If you have the experience to travel safely and independently across this landscape, go for it. If not, consider joining a guided group. Some immensely experienced arctic guides operate here, all happy to share their knowledge and equipment, and lead even novice skiers across the plateau. They'll provide numerous small tips that not only make this environment survivable, but add a degree of comfort to your trip.
Given that you're properly prepared, get ready for the trip of a lifetime. This is a unique wilderness journey such as few have experienced, and the overall impression is of a vast, empty whiteness. Vegetation and wildlife are both scarce, but you're likely to meet at least some of the resident creatures, such as linx, foxes, reindeer, lemmings and ptarmigan.
If you've never skied or pulled a pulk before, fear not; it's not rocket science and you'll pick it up fairly quickly. Hauling the pulk up steep slopes can be laborious, but there are countless possible routes across the plateau, and picking your terrain wisely is all part of the challenge.

▶ **Your task**
Carry the passage about crossing the arctic plateau on skis further, starting right after its last sentence.

▶ **Extracted entries**
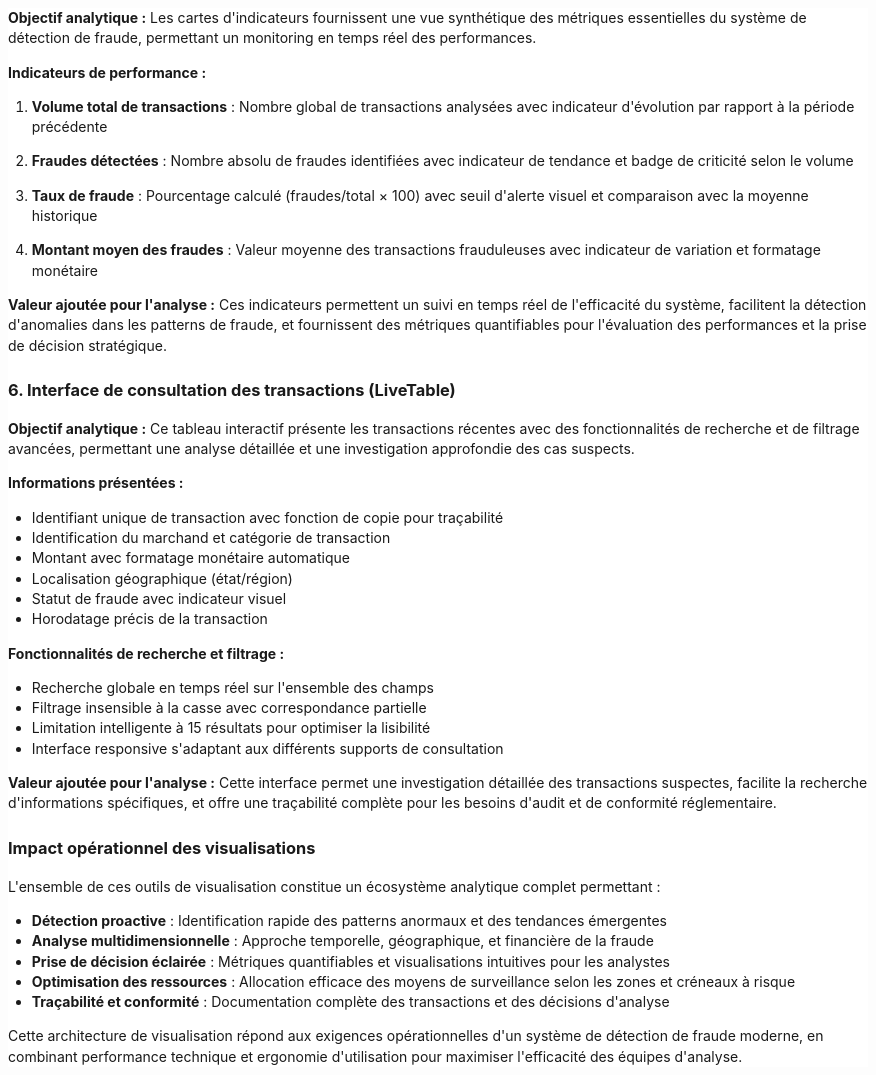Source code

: **Objectif analytique :**
Les cartes d'indicateurs fournissent une vue synthétique des métriques essentielles du système de détection de fraude, permettant un monitoring en temps réel des performances.

**Indicateurs de performance :**

1. **Volume total de transactions** : Nombre global de transactions analysées avec indicateur d'évolution par rapport à la période précédente

2. **Fraudes détectées** : Nombre absolu de fraudes identifiées avec indicateur de tendance et badge de criticité selon le volume

3. **Taux de fraude** : Pourcentage calculé (fraudes/total × 100) avec seuil d'alerte visuel et comparaison avec la moyenne historique

4. **Montant moyen des fraudes** : Valeur moyenne des transactions frauduleuses avec indicateur de variation et formatage monétaire

**Valeur ajoutée pour l'analyse :**
Ces indicateurs permettent un suivi en temps réel de l'efficacité du système, facilitent la détection d'anomalies dans les patterns de fraude, et fournissent des métriques quantifiables pour l'évaluation des performances et la prise de décision stratégique.

### 6. Interface de consultation des transactions (LiveTable)

**Objectif analytique :**
Ce tableau interactif présente les transactions récentes avec des fonctionnalités de recherche et de filtrage avancées, permettant une analyse détaillée et une investigation approfondie des cas suspects.

**Informations présentées :**

- Identifiant unique de transaction avec fonction de copie pour traçabilité
- Identification du marchand et catégorie de transaction
- Montant avec formatage monétaire automatique
- Localisation géographique (état/région)
- Statut de fraude avec indicateur visuel
- Horodatage précis de la transaction

**Fonctionnalités de recherche et filtrage :**

- Recherche globale en temps réel sur l'ensemble des champs
- Filtrage insensible à la casse avec correspondance partielle
- Limitation intelligente à 15 résultats pour optimiser la lisibilité
- Interface responsive s'adaptant aux différents supports de consultation

**Valeur ajoutée pour l'analyse :**
Cette interface permet une investigation détaillée des transactions suspectes, facilite la recherche d'informations spécifiques, et offre une traçabilité complète pour les besoins d'audit et de conformité réglementaire.

### Impact opérationnel des visualisations

L'ensemble de ces outils de visualisation constitue un écosystème analytique complet permettant :

- **Détection proactive** : Identification rapide des patterns anormaux et des tendances émergentes
- **Analyse multidimensionnelle** : Approche temporelle, géographique, et financière de la fraude
- **Prise de décision éclairée** : Métriques quantifiables et visualisations intuitives pour les analystes
- **Optimisation des ressources** : Allocation efficace des moyens de surveillance selon les zones et créneaux à risque
- **Traçabilité et conformité** : Documentation complète des transactions et des décisions d'analyse

Cette architecture de visualisation répond aux exigences opérationnelles d'un système de détection de fraude moderne, en combinant performance technique et ergonomie d'utilisation pour maximiser l'efficacité des équipes d'analyse.
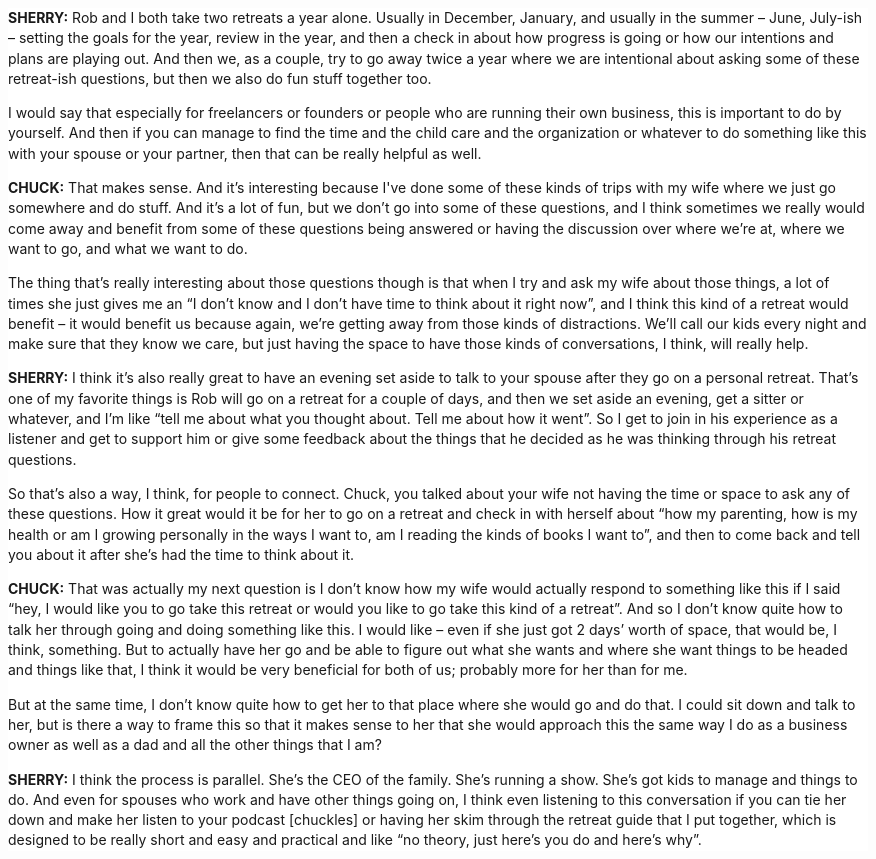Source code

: **SHERRY:** Rob and I both take two retreats a year alone. Usually in December, January, and usually in the summer – June, July-ish – setting the goals for the year, review in the year, and then a check in about how progress is going or how our intentions and plans are playing out. And then we, as a couple, try to go away twice a year where we are intentional about asking some of these retreat-ish questions, but then we also do fun stuff together too.

I would say that especially for freelancers or founders or people who are running their own business, this is important to do by yourself. And then if you can manage to find the time and the child care and the organization or whatever to do something like this with your spouse or your partner, then that can be really helpful as well.

**CHUCK:** That makes sense. And it’s interesting because I've done some of these kinds of trips with my wife where we just go somewhere and do stuff. And it’s a lot of fun, but we don’t go into some of these questions, and I think sometimes we really would come away and benefit from some of these questions being answered or having the discussion over where we’re at, where we want to go, and what we want to do.

The thing that’s really interesting about those questions though is that when I try and ask my wife about those things, a lot of times she just gives me an “I don’t know and I don’t have time to think about it right now”, and I think this kind of a retreat would benefit – it would benefit us because again, we’re getting away from those kinds of distractions. We’ll call our kids every night and make sure that they know we care, but just having the space to have those kinds of conversations, I think, will really help.

**SHERRY:** I think it’s also really great to have an evening set aside to talk to your spouse after they go on a personal retreat. That’s one of my favorite things is Rob will go on a retreat for a couple of days, and then we set aside an evening, get a sitter or whatever, and I’m like “tell me about what you thought about. Tell me about how it went”. So I get to join in his experience as a listener and get to support him or give some feedback about the things that he decided as he was thinking through his retreat questions.

So that’s also a way, I think, for people to connect. Chuck, you talked about your wife not having the time or space to ask any of these questions. How it great would it be for her to go on a retreat and check in with herself about “how my parenting, how is my health or am I growing personally in the ways I want to, am I reading the kinds of books I want to”, and then to come back and tell you about it after she’s had the time to think about it.

**CHUCK:** That was actually my next question is I don’t know how my wife would actually respond to something like this if I said “hey, I would like you to go take this retreat or would you like to go take this kind of a retreat”. And so I don’t know quite how to talk her through going and doing something like this. I would like – even if she just got 2 days’ worth of space, that would be, I think, something. But to actually have her go and be able to figure out what she wants and where she want things to be headed and things like that, I think it would be very beneficial for both of us; probably more for her than for me.

But at the same time, I don’t know quite how to get her to that place where she would go and do that. I could sit down and talk to her, but is there a way to frame this so that it makes sense to her that she would approach this the same way I do as a business owner as well as a dad and all the other things that I am?

**SHERRY:** I think the process is parallel. She’s the CEO of the family. She’s running a show. She’s got kids to manage and things to do. And even for spouses who work and have other things going on, I think even listening to this conversation if you can tie her down and make her listen to your podcast [chuckles] or having her skim through the retreat guide that I put together, which is designed to be really short and easy and practical and like “no theory, just here’s you do and here’s why”.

▶ **Answer to this task**
An average day might consist of five hours active skiing. In crisp, sunny conditions, the views extend far and wide across the snow-clad void. In blizzards, your vision might be restricted to the back of the pulk in front. Having an organised system of clothing is essential; one or two layers may be sufficient to avoid overheating while you're moving, but a warm jacket is your first priority as soon as you stop.
Anything that gets damp or sweaty will freeze whether it's inside the tent or not, and it's interesting to discover how different products perform at sub-zero temperatures. Toothpaste, chocolate raisins, deodorant - which ones do you think freeze solid?
Picking good camp spots is a skill too. Deep snow facilitates pitching in a world where shovelled snow rather than pegs provide security, while the availability of fresh water greatly reduces the amount of fuel you'll need to burn. An ice drill lets you bore through lake surfaces to access drinking water below.